— SET PROBLEM 1 —
Update the rows starting with the line with "family: Asparagaceae" and going on through the end of the rows, replacing "scientific name" with "Latin name" and keeping everything else the same. Leave the pictures out of your answer.
··· SOURCE TEXT ···
Ms. Armstrong spent her final minutes discussing "what went wrong" and why religious people are often not compassionate. As she stated it, "What's the fun of being religious if you can't disapprove of other people from time to time?" One of her best descriptions was that people worship one day a week for a brief respite from everyday life but remain "unscathed by the demands of the tradition". The thinkers of the Axial Age, she said, wanted religion to be a more consuming task and one that really changed a person for the better. They tried to construct religion so that it would help people to transcend the drudgery and the nastiness of life and to bring about peace. Ms. Armstrong argued that we shouldn't endeavor to change religion to conform to our scientific views, but rather we should try to fulfill the promise of religion to bring about peace.

It was certainly a positive and uplifting message. And there were many nods of agreement from the First United Methodist congregation as it is a liberal one, accepting as they seem to me of everyone regardless of color, race, sexual orientation, etc. But I was left wondering, if compassion is the proximate goal and it underlies the world's major religions, do we really need religion? I mean, if you remove all the violence of the Old Testament and the completely ridiculous notions about Jesus Christ, tridentine transubstantiation, and his resurrection, then you don't really have Christianity, do you? If you leave out all the preposterous irrational beliefs, you don't have much of a religion. Positing that people should be compassionate and observe the Golden Rule isn't a religious mandate, it's a moral proposition. I think that Ms. Armstrong's failing here (and this weakness may be explained more fully in her books) is that she argues for a certain moral view and links it to religion without ever really justifying this. The moral proposition becomes tainted by religion when the ultimate goal becomes a glimpse of a transcendental reality. But one doesn't need to believe in a mysterious, ineffable transcendental reality to justify being nice to another person. I interpreted her as saying that we should be compassionate to rid ourselves of our pesky egos and getting rid of ego moves one towards The Great Mystery. And why is this Great Mystery the ultimate goal? She never really said why. I guess it was something we had to take on faith, i.e. – the trusting variety. If, as she admits, many religious people don't practice compassion, then we should really think about whether or not religion is a prerequisite for being compassionate.

Ms. Armstrong mentioned more than once that the Axial Age was a very violent time and that the ideological and spiritual movement towards peace and compassion was a reaction to this. I thought these comments bespoke to a contingent nature of religion but she seemed to think that the Axial Age thinkers hit up a Truth – with a capital T. You know, something that isn't a contingency. While I enjoyed the parts of her speech which were historical expositions immensely, I found her overall argument to be wishy-washy. She eagerly reduced religion to compassion and loftily pronounced everything else we associate with religion to be unnecessary or to not be “true” religion. No matter how she wanted to disassociate belief from this whole morass, she couldn’t. If you accept that compassion is the path to transcendental reality, then you must believe in the TR and she often equated TR to Yahweh, Brahman, and the rest.
···
— SET PROBLEM 2 —
Answer these questions about the write-up of Ms. Armstrong's talk.
(a) What did the thinkers of the Axial Age want religion to be?
(b) Which congregation gave many nods of agreement?
(c) What did Ms. Armstrong mention more than once about the Axial Age?
··· EXTRACTED DATA ···
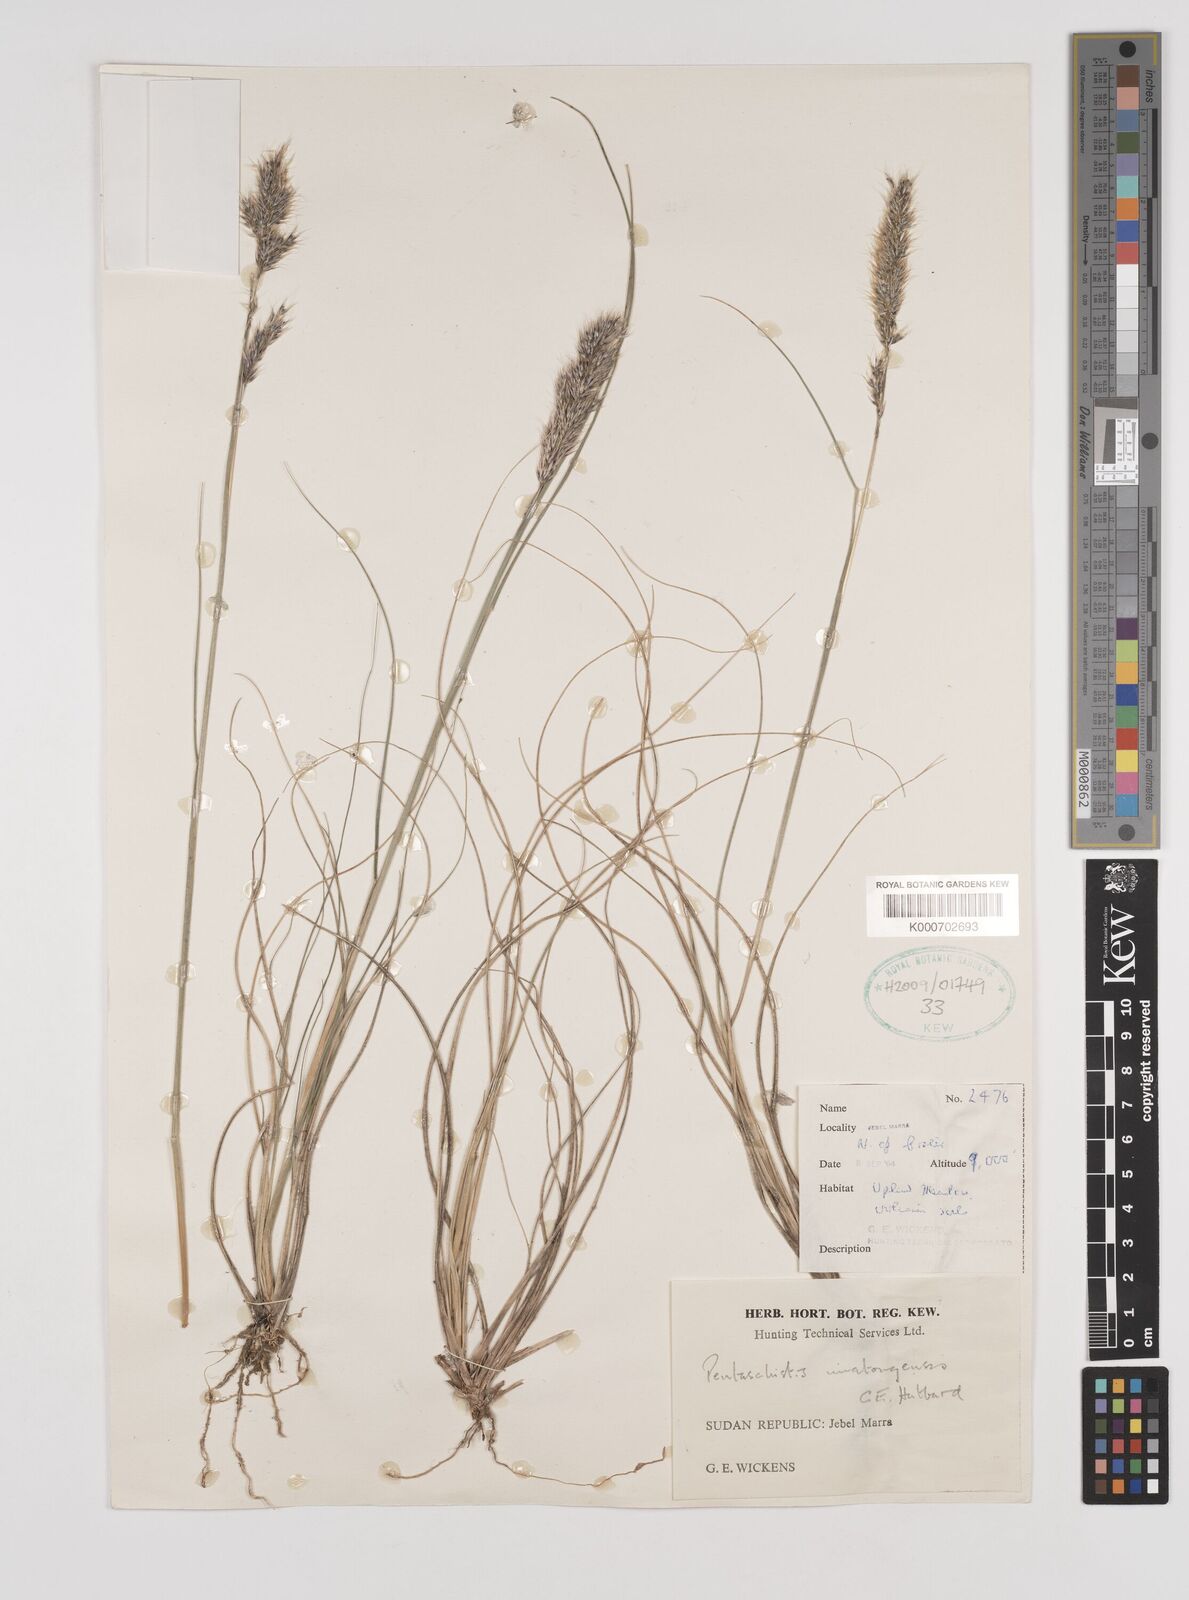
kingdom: Plantae
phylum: Tracheophyta
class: Liliopsida
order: Poales
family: Poaceae
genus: Pentameris
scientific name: Pentameris pictigluma
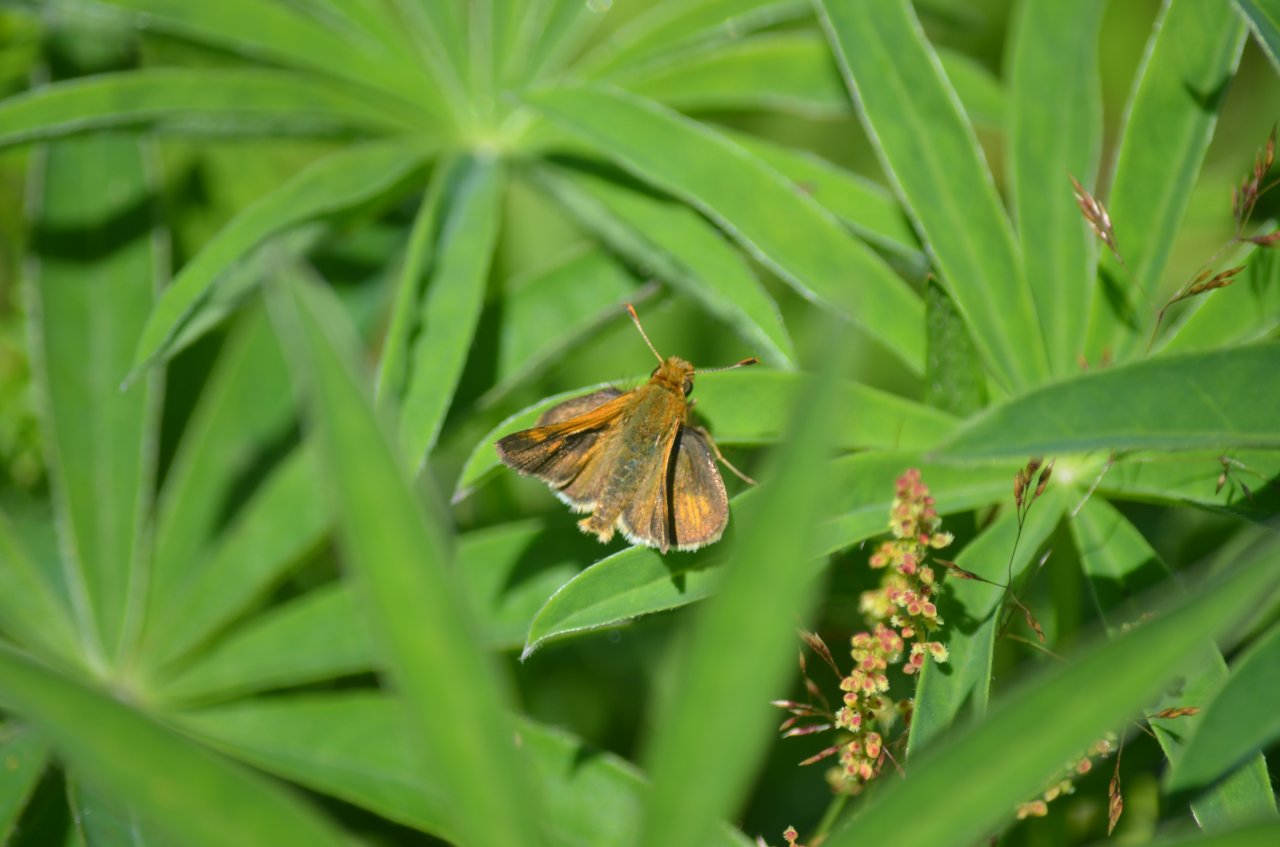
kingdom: Animalia
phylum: Arthropoda
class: Insecta
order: Lepidoptera
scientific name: Lepidoptera
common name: Butterflies
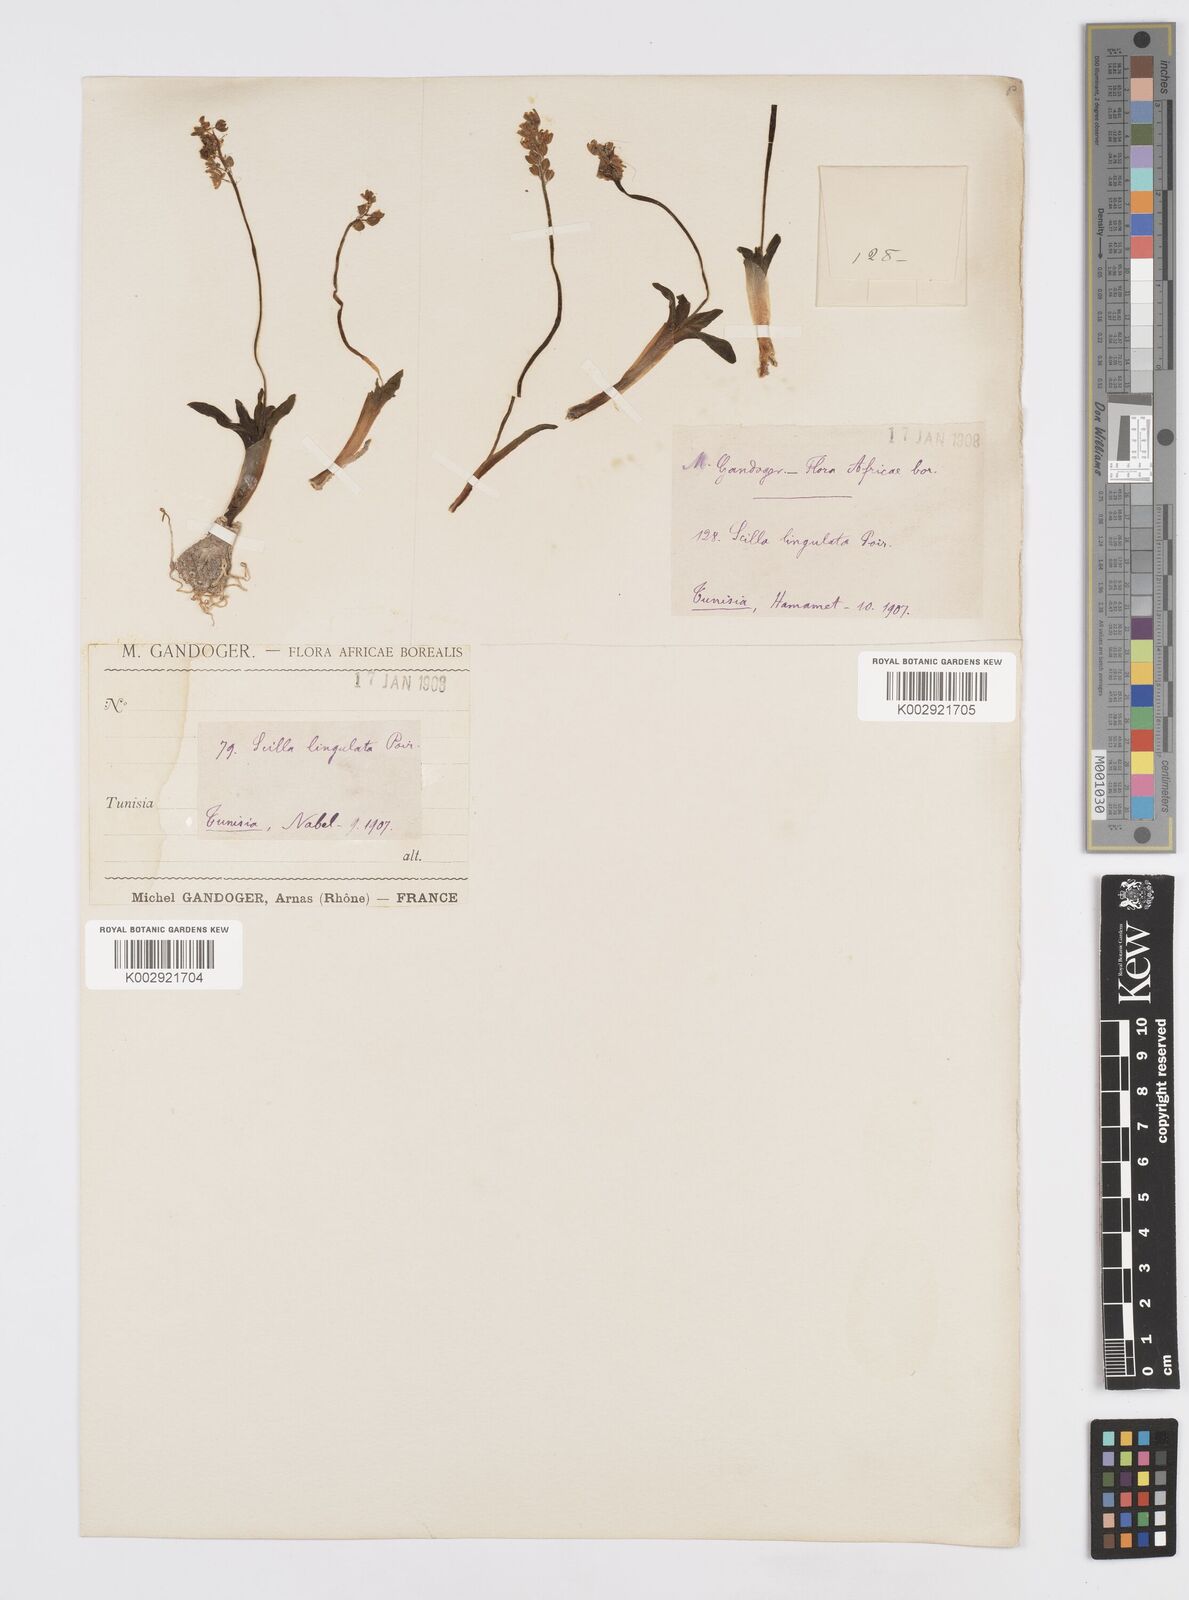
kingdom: Plantae
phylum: Tracheophyta
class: Liliopsida
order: Asparagales
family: Asparagaceae
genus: Hyacinthoides
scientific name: Hyacinthoides lingulata
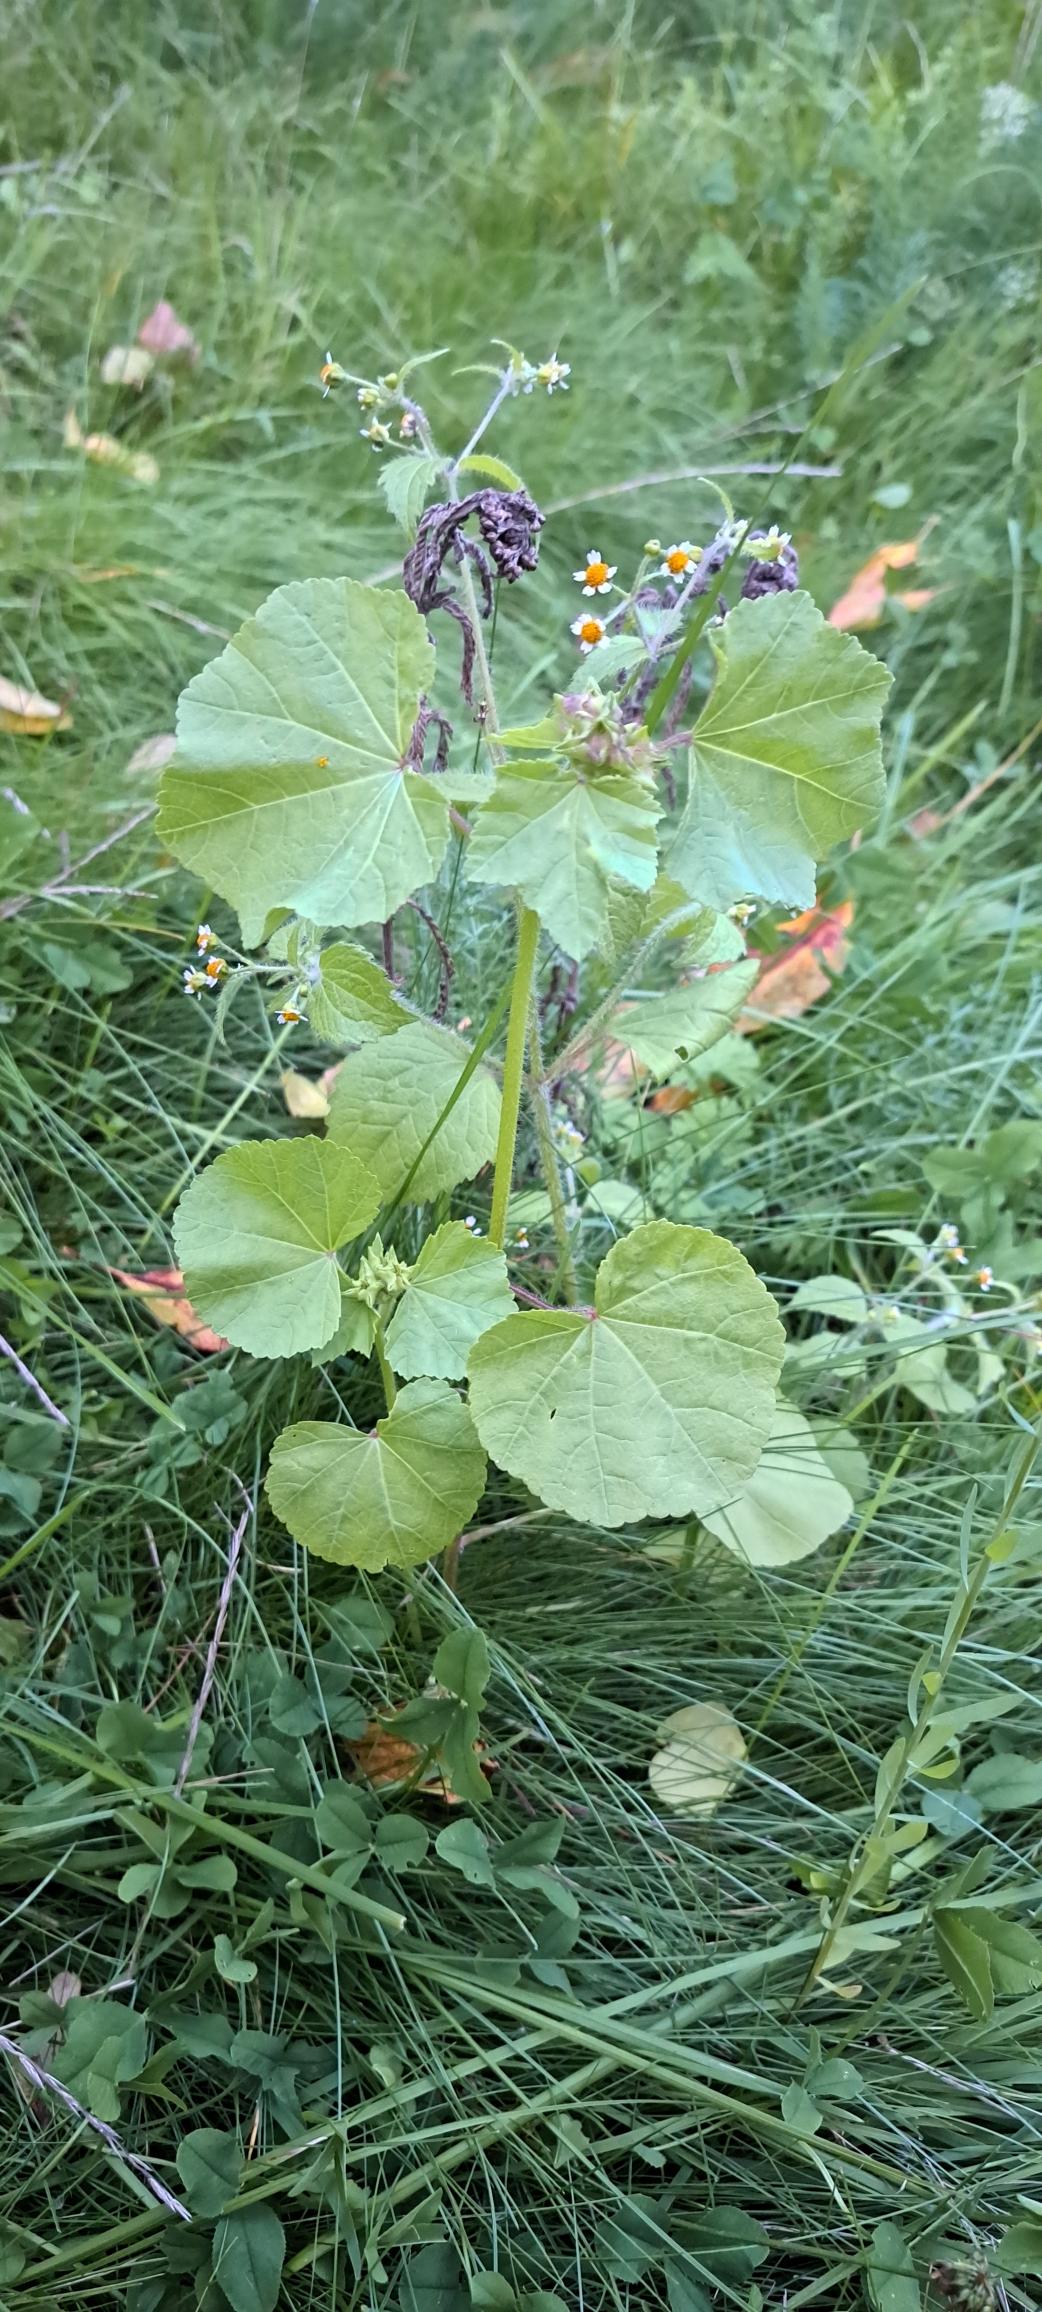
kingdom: Plantae
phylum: Tracheophyta
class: Magnoliopsida
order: Asterales
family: Asteraceae
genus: Galinsoga
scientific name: Galinsoga
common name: Kortstråleslægten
···
— EXERCISE RESPONSE 1 —
family: Asparagaceae
genus: Hyacinthoides
Latin name: Hyacinthoides lingulata
kingdom: Plantae
phylum: Tracheophyta
class: Magnoliopsida
order: Asterales
family: Asteraceae
genus: Galinsoga
Latin name: Galinsoga
common name: Kortstråleslægten

— EXERCISE RESPONSE 2 —
(a) A more consuming task, and one that really changed a person for the better.
(b) The First United Methodist congregation.
(c) That it was a very violent time, and that the ideological and spiritual movement toward peace and compassion was a reaction to this.